* Directions
An image-free, exact copy of the records below is required.

Home interior image sequences:

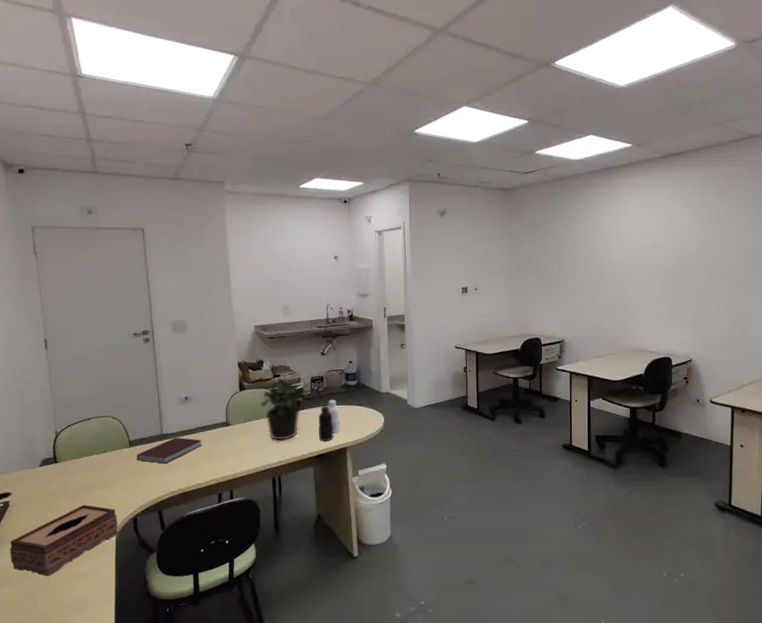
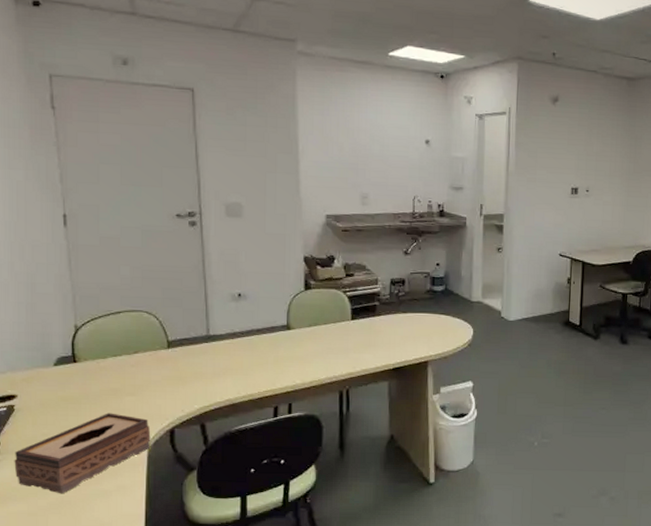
notebook: present [136,438,202,464] -> none [176,340,257,370]
potted plant: present [261,375,306,440] -> none [330,275,384,350]
bottle: present [318,400,341,441] -> none [396,306,423,353]

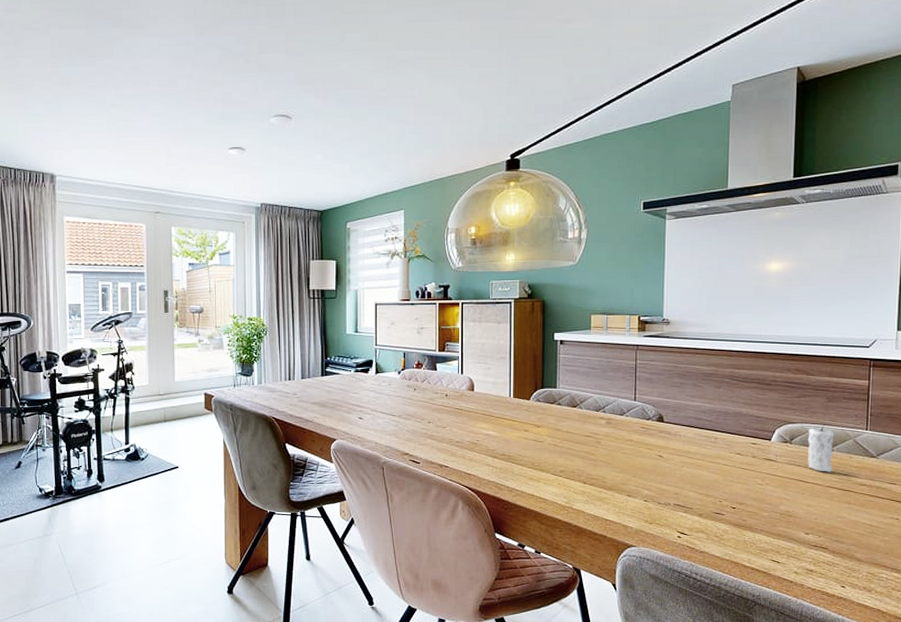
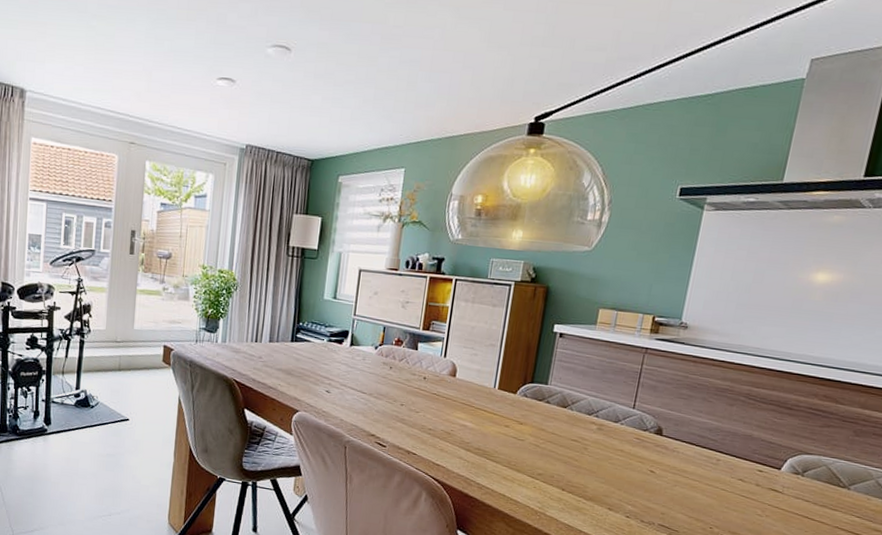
candle: present [807,423,834,472] -> none [818,459,855,512]

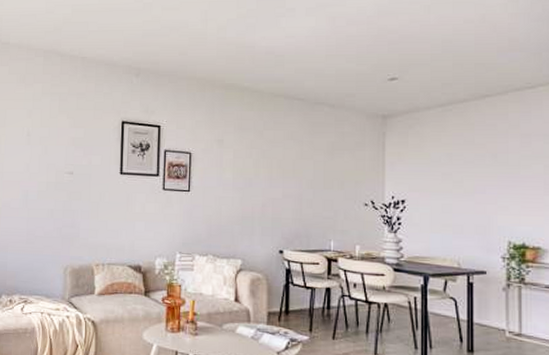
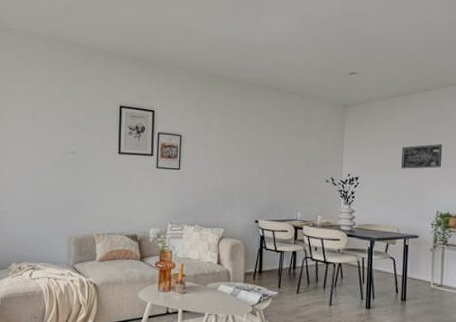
wall art: none [459,160,512,190] -> present [401,144,443,169]

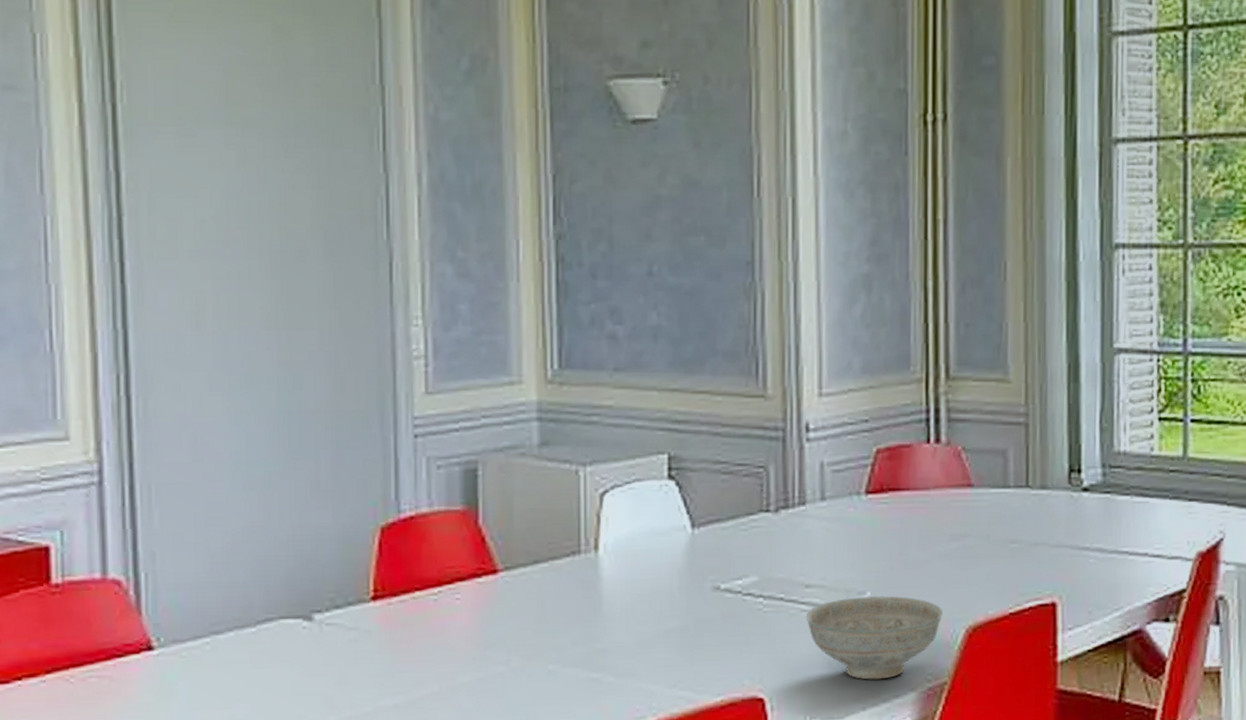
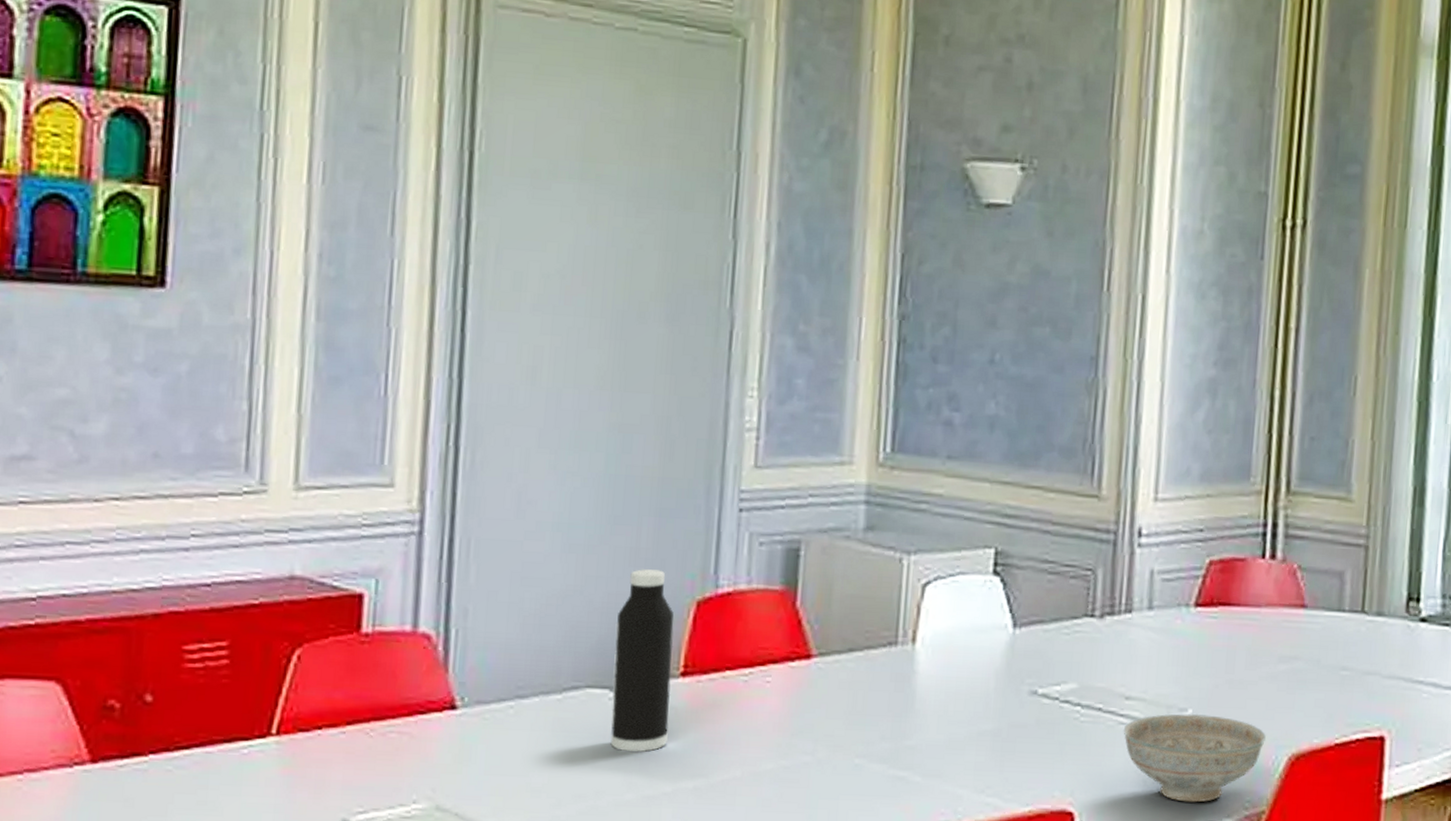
water bottle: none [303,500,364,677] -> present [610,569,674,753]

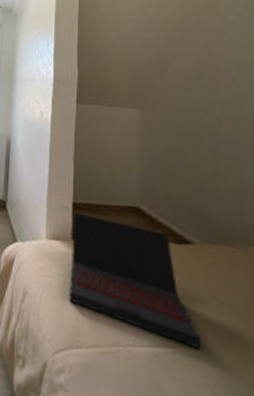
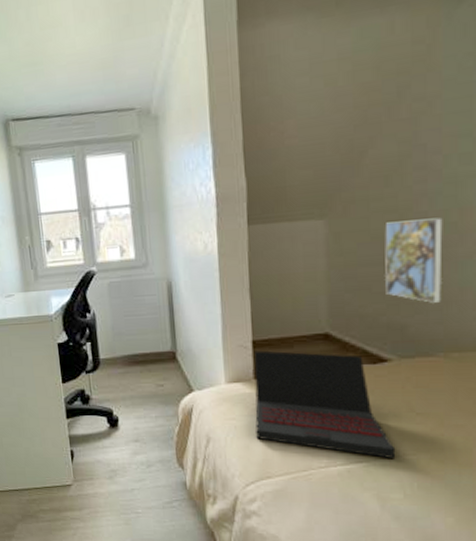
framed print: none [186,120,237,196] -> present [385,217,443,303]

* Written answer
notebook: present [136,438,202,464] -> none [176,340,257,370]
potted plant: present [261,375,306,440] -> none [330,275,384,350]
bottle: present [318,400,341,441] -> none [396,306,423,353]

candle: present [807,423,834,472] -> none [818,459,855,512]

wall art: none [459,160,512,190] -> present [401,144,443,169]

water bottle: none [303,500,364,677] -> present [610,569,674,753]

framed print: none [186,120,237,196] -> present [385,217,443,303]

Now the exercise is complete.